"You say this; you believe it? Very well then, misconstrue what I did if you choose, torture me, doubt me!" she began fiercely. But suddenly her thoughts of the evening before returned to her. Something oppressive filled her breast and rose in her throat.

"But I do not doubt you," he said, checked by the intensity of anguish her features exhibited. He even put out his hand.

But seizing her head in both hands, she pushed by him and rushed upstairs.

Her door was not opened until the next morning; then Rachel, all wild and staring, threw it wide. A low fever had set in. Emily Short arrived with her fund of common sense and her knitting work (she was knitting comforters for her special charges among the children)—and stationed herself at the bedside.
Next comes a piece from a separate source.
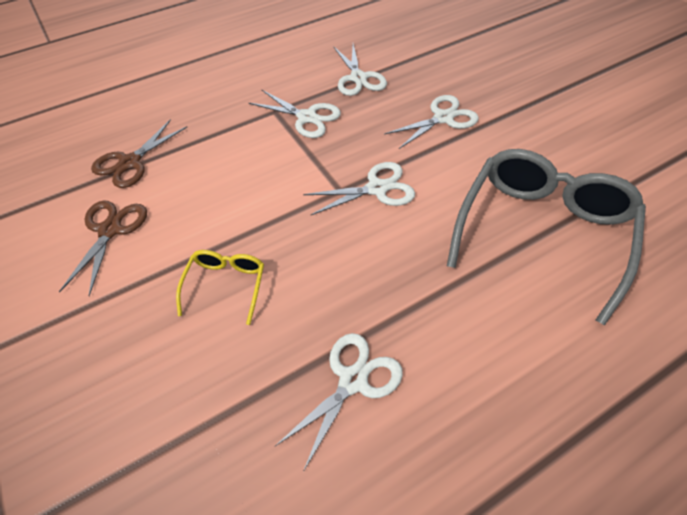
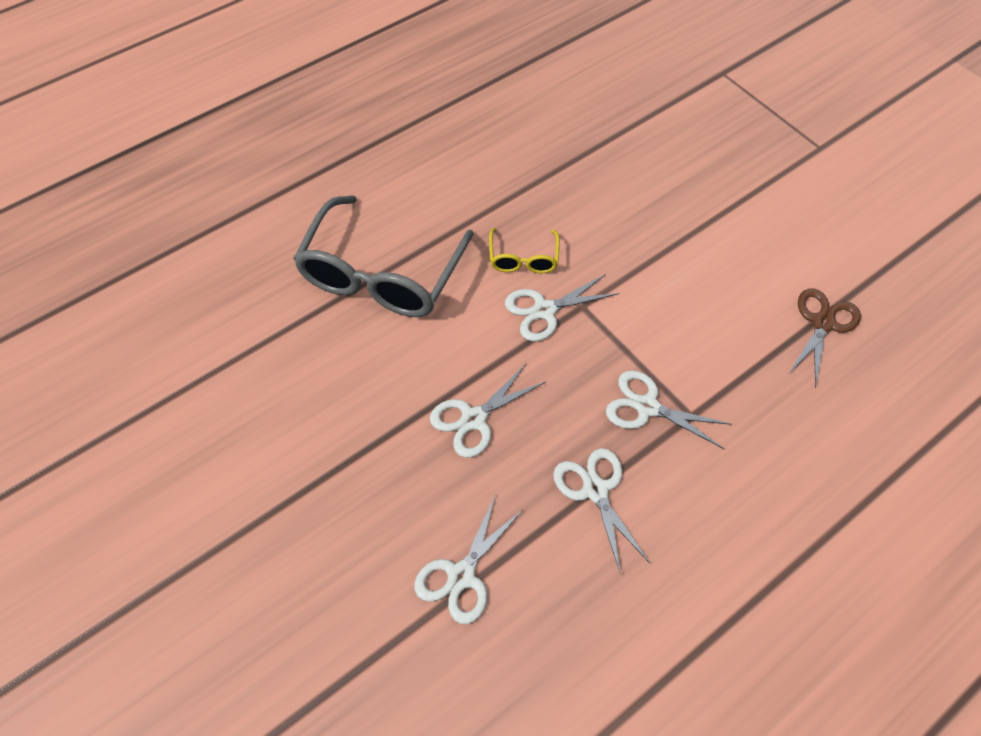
camera: 170 degrees right, 5 degrees up
brown scissors [59,200,147,296] -> none
yellow glasses [176,250,264,325] -> yellow glasses moved to [489,228,560,273]
white scissors [275,333,403,472] -> white scissors moved to [414,494,522,624]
What surprised them all was Rachel's prostration which continued long after the fever had left her. Turning her face to the wall, she seldom spoke. When her husband entered the room, she looked at him sometimes entreatingly, sometimes pityingly; one day, drawing his head down on her breast, she wept over him. Then she put him gently from her, and for a long time after, lay like one dead.

Often in the night, when Emily Short, thinking that at last she slept, bent over her, she discovered her lying rigid and still, with her face bathed in tears. One night in the third week of her illness, when Emily came to the bedside, Rachel looked up at her.

"How is it possible—" she whispered.

Emily bent lower, "How is what possible, dear?"

In the silence of the room the words were breathed rather than spoken, "—to stop loving?"

Emily gave a little start, she scratched her head with her crochet needle; then the work slipped to the floor and she hid her worn face.